Department of Interdisciplinary Researches for Medicine and Photonics, Institute of Post-LED Photonics, Tokushima University, Tokushima, Japan.
Department of Parasitology and Infectious Diseases, Gifu University Graduate School of Medicine, Gifu, Japan.
Center for Highly Advanced Integration of Nano and Life Sciences (G-CHAIN), Gifu University, Gifu, Japan.
Department of Immunology, Tokai University School of Medicine, Isehara, Kanagawa, Japan.
Department of Pathology, Seoul National University College of Medicine, Seoul, Korea.
Department of Molecular Immunology, Research Institute for Microbial Diseases, Osaka University, Osaka, Japan.
Department of Molecular Immunology, Immunology Frontier Research Center, Osaka University, Osaka, Japan.
Department of Biochemistry, School of Medicine, Toho University, Tokyo, Japan.
The Research Cluster program on Immunological diseases, Tokushima University, Tokushima, Japan.

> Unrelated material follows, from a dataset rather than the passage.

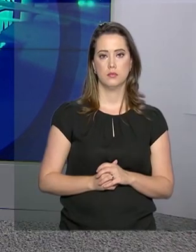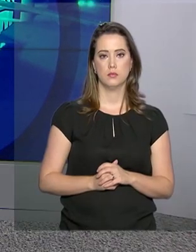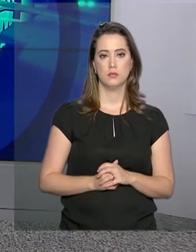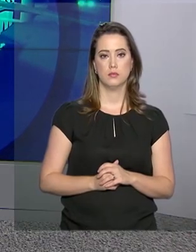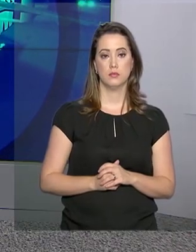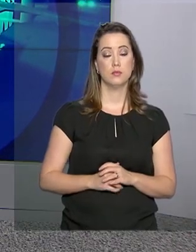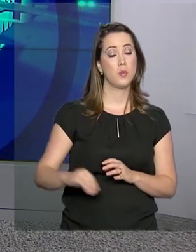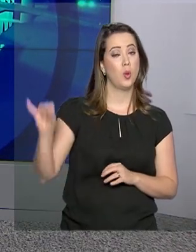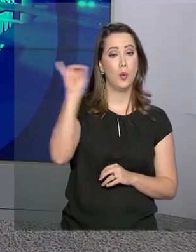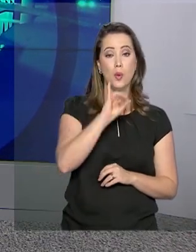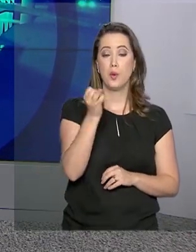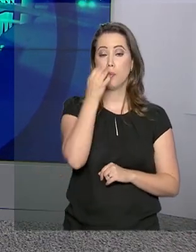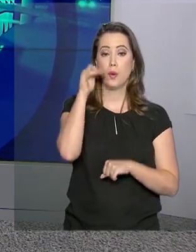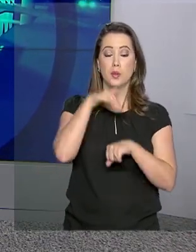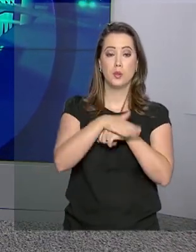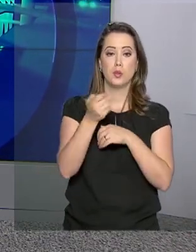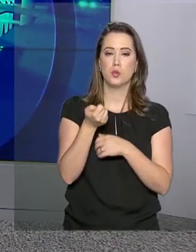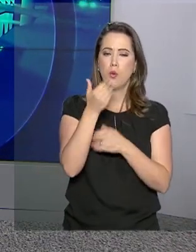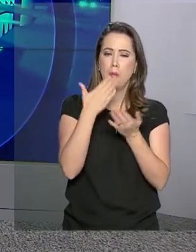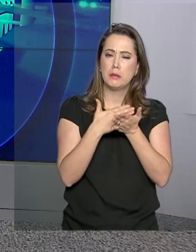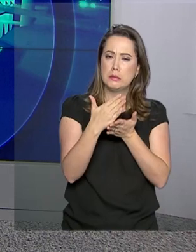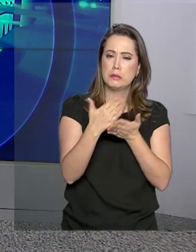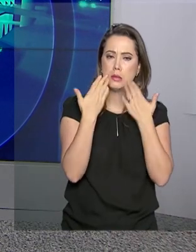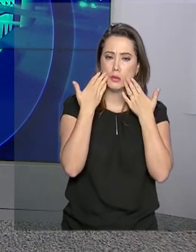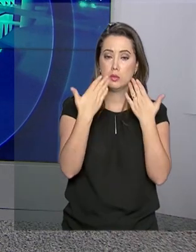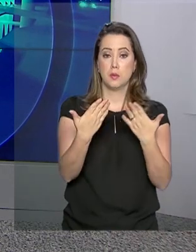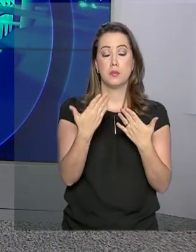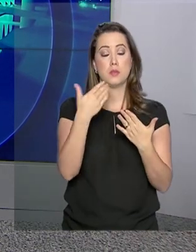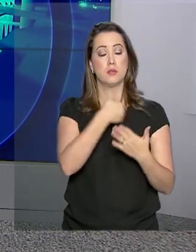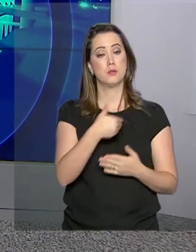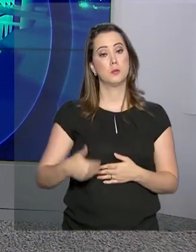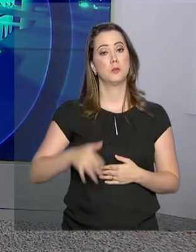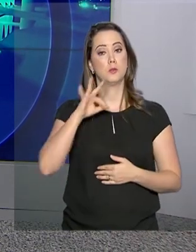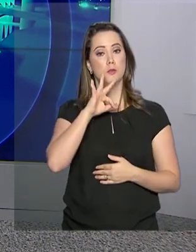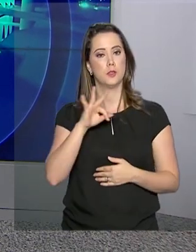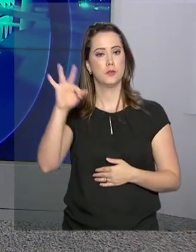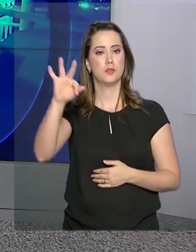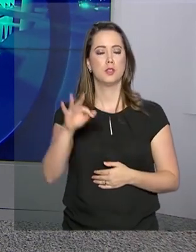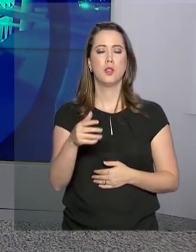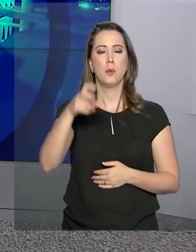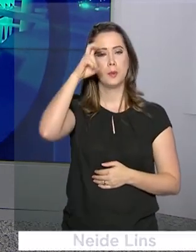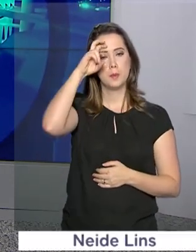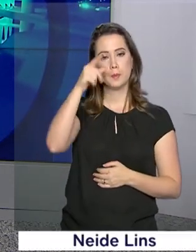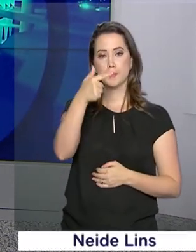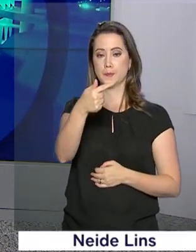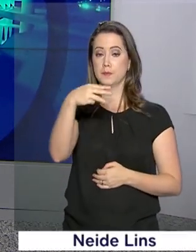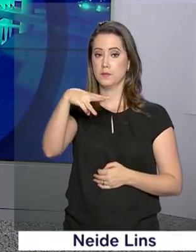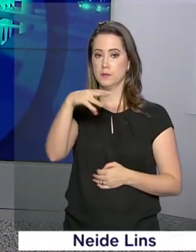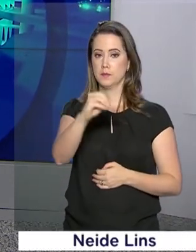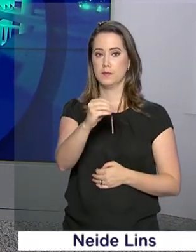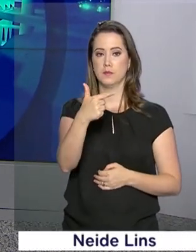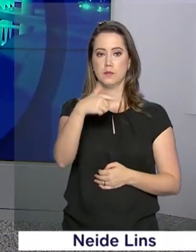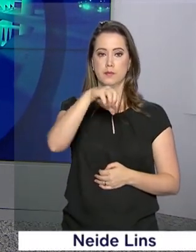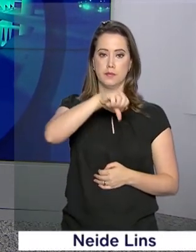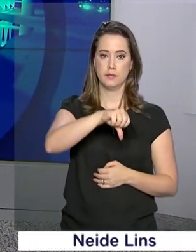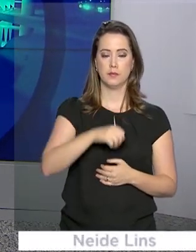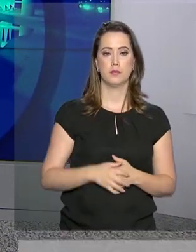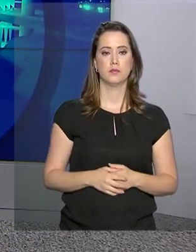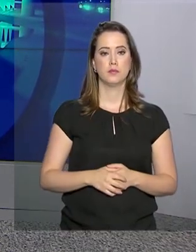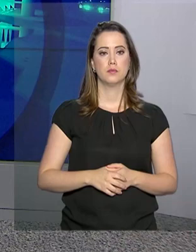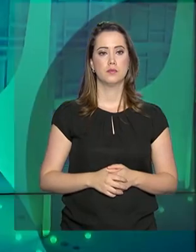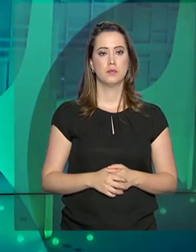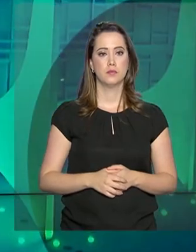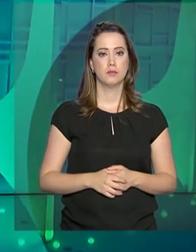Olá, boa noite. No ar as notícias do governo federal desta quinta-feira, 7 de março de 2019.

Intestinal intraepithelial lymphocytes (IELs) expressing CD8αα on αβ T cells (TCRαβ+CD8αα+ IELs) have suppressive capabilities in enterocolitis, but the mechanism that maintains homeostasis and cell number is not fully understood. Here, we demonstrated that the number of TCRαβ+CD8αα+ IELs was severely reduced in mice lacking recombination signal binding protein for immunoglobulin kappa J region (Rbpj) or Notch1 and Notch2 in T cells. Rbpj-deficient TCRαβ+CD8αα+ IELs expressed low levels of Atp8a2, which encodes a protein with flippase activity that regulates phospholipid asymmetry of plasma membrane such as flipping phosphatidylserine in the inner leaflet of plasma membrane. Rbpj-deficient TCRαβ+CD8αα+ IELs cannot maintain phosphatidylserine in the inner leaflet of the plasma membrane. Furthermore, depletion of intestinal macrophages restored TCRαβ+CD8αα+ IELs in Rbpj-deficient mice, suggesting that exposure of phosphatidylserine on the plasma membrane in Rbpj-deficient TCRαβ+CD8αα+ IELs acts as an "eat-me" signal. Together, these results revealed that Notch-Atp8a2 is a fundamental regulator for IELs and highlighted that membrane phospholipid asymmetry controlled by Notch-mediated flippase expression is a critical determinant in setting or balancing the number of TCRαβ+CD8αα+ IELs.

Conflict of interest statement

The authors have declared that no competing interests exist.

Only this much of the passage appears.